Depois de 1933 o Candomblé nunca mais seria visto da mesma maneira. Foi nesse ano que João Alves de Torres Filho, o Joãozinho da Goméia, foi iniciado na religião pela tradição Angola. O garoto nascido em 27 de março de 1914, na cidade de Inhambupe, a 153 quilômetros de Salvador, Bahia, foi dono de personalidade que seria o combustível para tal mudança. Seria ele, o grande responsável pela popularização da religião no Brasil e ficaria conhecido como Rei do Candomblé.

Foi aos 10 anos de idade que o garoto começou a sentir fortes e inexplicáveis dores de cabeça e a sonhar constantemente com um “um homem cheio de penas”. Avisos dos orixás que o fariam buscar a iniciação na religião e tornar-se o primeiro sacerdote do Candomblé de Caboclo realmente conhecido no país. Em outra fase de sua vida, refez o santo no Terreiro do Gantois com Mãe Menininha e eternizou-se como referência nas tradições do Candomblé: Angola, Bantu e de Caboclo.

Preconceitos e ascensão – Negro, de personalidade irreverente à sua época e à sua envergadura como líder espiritual, Joãozinho foi homossexual assumido, compositor, dançarino, costureiro e bom garantidor de polêmicas ao apresentar as danças sagradas dos orixás em espaços públicos. Além do racismo e dos preconceitos vividos por suas escolhas de vida, sofreu críticas dos seus irmãos de religião que não admitiam um pai-de-santo se dedicar a um caboclo – espírito encantado originário das religiões indígenas, sem relação com a África -, no caso, o Caboclo Pedra Preta.

Joãozinho foi um homem com ascensão meteórica para um religioso que transgredia as regras dos chamados grandes terreiros. Sabia do poder da imprensa e nela se apoiou ao ponto de chegar a uma fama comparável somente a de Mãe Menininha do Gantois. Foi o primeiro pai-de-santo a perceber o poder da comunicação e a usá-lo para reduzir a discriminação contra o Candomblé.  Manteve relações com publicações importantes como a revista O Cruzeiro e, apesar de todo esse reconhecimento, esteve longe de ser uma unanimidade entre o povo de santo.
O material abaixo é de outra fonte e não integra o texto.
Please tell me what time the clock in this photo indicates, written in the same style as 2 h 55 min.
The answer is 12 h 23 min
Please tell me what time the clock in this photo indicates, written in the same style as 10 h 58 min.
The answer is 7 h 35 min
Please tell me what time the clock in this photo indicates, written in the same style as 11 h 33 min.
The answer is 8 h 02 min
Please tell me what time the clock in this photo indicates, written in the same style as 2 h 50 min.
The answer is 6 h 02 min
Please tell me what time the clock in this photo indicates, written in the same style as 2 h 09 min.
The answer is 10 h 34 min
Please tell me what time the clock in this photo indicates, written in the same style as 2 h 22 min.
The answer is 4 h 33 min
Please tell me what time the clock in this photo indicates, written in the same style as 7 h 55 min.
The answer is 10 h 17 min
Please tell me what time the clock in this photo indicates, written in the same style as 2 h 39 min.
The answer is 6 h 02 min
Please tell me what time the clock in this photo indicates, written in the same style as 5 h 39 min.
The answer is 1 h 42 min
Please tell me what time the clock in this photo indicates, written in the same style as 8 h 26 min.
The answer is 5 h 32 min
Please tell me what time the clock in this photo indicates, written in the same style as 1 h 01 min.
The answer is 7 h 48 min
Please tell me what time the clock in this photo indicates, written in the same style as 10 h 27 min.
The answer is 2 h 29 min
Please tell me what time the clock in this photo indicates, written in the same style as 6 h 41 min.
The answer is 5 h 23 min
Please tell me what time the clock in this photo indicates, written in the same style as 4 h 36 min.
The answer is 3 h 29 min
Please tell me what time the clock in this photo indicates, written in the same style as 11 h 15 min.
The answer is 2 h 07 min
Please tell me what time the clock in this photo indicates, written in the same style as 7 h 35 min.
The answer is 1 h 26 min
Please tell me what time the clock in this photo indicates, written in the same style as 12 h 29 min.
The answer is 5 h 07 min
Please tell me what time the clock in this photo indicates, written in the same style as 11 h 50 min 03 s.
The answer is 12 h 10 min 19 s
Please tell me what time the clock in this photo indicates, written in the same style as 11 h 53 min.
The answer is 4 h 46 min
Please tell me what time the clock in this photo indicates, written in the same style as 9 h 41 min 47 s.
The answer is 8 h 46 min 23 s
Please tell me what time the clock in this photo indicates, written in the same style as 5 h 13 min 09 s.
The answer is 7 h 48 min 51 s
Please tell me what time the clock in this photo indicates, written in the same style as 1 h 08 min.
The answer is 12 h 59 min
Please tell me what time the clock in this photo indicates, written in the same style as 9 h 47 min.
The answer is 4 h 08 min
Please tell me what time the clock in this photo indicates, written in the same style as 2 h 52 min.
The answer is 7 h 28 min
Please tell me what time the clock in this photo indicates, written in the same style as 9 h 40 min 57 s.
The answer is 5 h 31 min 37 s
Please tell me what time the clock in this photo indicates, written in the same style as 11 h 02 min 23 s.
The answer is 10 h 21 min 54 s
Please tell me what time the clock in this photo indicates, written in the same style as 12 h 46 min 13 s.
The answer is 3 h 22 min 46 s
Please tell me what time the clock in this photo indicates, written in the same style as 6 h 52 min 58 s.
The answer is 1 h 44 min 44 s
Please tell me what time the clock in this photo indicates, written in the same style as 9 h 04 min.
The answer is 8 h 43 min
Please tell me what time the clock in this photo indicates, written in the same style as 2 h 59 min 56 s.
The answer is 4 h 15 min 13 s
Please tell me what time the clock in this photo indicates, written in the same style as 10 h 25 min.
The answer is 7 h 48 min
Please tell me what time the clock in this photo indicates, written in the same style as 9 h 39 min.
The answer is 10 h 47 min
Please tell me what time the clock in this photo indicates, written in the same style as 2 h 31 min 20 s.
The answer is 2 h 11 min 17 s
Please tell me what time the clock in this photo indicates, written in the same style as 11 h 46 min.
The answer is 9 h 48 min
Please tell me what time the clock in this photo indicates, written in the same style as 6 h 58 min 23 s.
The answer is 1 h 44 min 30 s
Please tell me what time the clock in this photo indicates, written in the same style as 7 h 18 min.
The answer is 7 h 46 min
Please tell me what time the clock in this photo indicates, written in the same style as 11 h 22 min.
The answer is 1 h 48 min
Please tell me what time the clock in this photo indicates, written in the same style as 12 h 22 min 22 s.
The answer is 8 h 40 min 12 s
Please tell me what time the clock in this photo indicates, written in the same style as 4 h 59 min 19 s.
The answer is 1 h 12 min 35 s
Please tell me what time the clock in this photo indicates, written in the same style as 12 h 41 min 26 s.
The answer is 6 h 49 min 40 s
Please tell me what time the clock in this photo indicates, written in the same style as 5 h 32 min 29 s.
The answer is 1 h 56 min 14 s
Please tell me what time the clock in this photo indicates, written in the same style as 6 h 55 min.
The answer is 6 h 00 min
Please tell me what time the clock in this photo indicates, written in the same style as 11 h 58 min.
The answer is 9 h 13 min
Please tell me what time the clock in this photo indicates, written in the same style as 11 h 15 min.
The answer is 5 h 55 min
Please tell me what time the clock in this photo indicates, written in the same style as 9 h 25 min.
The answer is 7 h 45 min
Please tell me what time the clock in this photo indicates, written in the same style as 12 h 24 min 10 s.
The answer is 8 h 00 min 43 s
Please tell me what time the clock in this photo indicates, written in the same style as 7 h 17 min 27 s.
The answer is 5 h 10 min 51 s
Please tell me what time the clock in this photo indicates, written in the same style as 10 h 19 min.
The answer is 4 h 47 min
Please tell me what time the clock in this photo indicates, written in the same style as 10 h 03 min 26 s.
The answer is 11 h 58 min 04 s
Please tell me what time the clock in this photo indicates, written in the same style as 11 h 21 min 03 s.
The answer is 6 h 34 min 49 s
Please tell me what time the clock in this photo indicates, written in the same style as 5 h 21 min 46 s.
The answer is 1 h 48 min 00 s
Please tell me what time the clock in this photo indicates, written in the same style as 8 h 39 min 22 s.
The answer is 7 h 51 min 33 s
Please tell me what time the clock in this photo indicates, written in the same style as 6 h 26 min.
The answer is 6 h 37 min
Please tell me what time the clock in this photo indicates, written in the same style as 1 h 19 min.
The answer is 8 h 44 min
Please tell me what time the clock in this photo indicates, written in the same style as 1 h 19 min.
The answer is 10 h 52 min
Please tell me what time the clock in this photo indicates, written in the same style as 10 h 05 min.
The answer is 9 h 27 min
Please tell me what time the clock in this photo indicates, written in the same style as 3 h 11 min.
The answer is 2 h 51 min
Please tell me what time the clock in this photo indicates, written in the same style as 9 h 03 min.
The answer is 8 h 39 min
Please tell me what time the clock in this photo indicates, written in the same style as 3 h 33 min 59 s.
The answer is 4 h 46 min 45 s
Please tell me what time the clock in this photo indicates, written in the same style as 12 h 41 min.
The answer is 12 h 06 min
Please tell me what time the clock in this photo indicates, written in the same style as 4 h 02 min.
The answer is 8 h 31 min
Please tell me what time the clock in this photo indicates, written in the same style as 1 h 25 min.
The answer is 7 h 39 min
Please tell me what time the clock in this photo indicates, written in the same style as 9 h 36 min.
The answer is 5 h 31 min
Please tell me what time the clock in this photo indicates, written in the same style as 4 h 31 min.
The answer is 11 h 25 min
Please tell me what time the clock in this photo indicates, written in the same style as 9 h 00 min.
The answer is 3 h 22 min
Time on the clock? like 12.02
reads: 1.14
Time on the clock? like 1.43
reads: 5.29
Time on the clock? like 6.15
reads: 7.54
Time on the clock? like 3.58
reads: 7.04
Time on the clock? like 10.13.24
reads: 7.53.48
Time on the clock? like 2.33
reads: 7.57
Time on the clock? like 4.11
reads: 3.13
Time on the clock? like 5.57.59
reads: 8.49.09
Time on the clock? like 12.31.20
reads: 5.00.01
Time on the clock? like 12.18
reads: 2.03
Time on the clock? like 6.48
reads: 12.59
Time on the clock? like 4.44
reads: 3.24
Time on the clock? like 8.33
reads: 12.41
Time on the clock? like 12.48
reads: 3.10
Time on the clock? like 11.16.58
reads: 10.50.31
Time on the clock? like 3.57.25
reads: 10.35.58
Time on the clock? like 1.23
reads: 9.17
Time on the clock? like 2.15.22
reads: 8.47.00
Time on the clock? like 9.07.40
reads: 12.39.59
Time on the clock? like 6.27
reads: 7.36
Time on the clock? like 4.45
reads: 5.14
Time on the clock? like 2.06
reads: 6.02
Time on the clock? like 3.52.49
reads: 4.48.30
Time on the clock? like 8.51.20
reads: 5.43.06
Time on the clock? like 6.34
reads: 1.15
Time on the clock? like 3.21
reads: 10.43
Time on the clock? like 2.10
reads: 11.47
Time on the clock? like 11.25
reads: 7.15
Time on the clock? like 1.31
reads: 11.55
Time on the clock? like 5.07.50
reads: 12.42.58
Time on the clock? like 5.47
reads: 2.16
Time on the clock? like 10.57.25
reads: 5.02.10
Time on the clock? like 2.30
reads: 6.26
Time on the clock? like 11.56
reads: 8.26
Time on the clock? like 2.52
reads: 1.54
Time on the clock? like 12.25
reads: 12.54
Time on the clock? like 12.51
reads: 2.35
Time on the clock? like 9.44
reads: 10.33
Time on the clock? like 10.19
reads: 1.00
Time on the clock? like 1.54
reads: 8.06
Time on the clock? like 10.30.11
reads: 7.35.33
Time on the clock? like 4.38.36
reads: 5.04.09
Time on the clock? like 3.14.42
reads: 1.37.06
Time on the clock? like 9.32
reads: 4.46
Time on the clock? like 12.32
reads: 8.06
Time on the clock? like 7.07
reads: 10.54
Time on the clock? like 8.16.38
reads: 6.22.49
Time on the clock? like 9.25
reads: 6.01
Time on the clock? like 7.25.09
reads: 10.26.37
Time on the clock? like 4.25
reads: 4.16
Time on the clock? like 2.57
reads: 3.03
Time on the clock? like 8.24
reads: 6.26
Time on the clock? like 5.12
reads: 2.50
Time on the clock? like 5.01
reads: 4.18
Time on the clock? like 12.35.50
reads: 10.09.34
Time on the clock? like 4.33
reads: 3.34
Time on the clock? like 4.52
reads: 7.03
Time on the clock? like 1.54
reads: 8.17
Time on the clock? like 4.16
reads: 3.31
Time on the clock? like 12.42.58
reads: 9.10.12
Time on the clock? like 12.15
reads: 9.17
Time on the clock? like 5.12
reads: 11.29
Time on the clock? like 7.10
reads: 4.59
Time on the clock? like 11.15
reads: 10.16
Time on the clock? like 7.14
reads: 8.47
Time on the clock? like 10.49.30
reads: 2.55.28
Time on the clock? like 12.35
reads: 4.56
Seu primeiro terreiro foi erguido num bairro chamado Ladeira de Pedra, mas logo foi transferido para o local que o tornou famoso, a ponto de incorporar o endereço ao próprio nome: Rua da Goméia. Em 1948, o pai-de-santo deixou a Bahia e mudou-se para o Rio de Janeiro, onde abriu casa no município de Duque de Caxias. Seu terreiro era feito com modestas instalações, o que não o impediu de tornar-se um local famoso.

Ainda, nas décadas de 1950 e 1960, o Terreiro da Goméia passou a ser referência, não só por ser um dos primeiros terreiros de Candomblé na região sudeste, mas também pelos seus frequentadores, políticos e artistas de todos os lugares. Entre eles, Cauby Peixoto, Dorival Caymmi, Emilinha Borba, Getúlio Vargas, Juscelino Kubitschek, Maria Antonieta Pons, Marlene, Paulo Gracindo, Solano Trindade, Tenório Cavalcanti e José Bispo dos Santos ou Pai Bobó.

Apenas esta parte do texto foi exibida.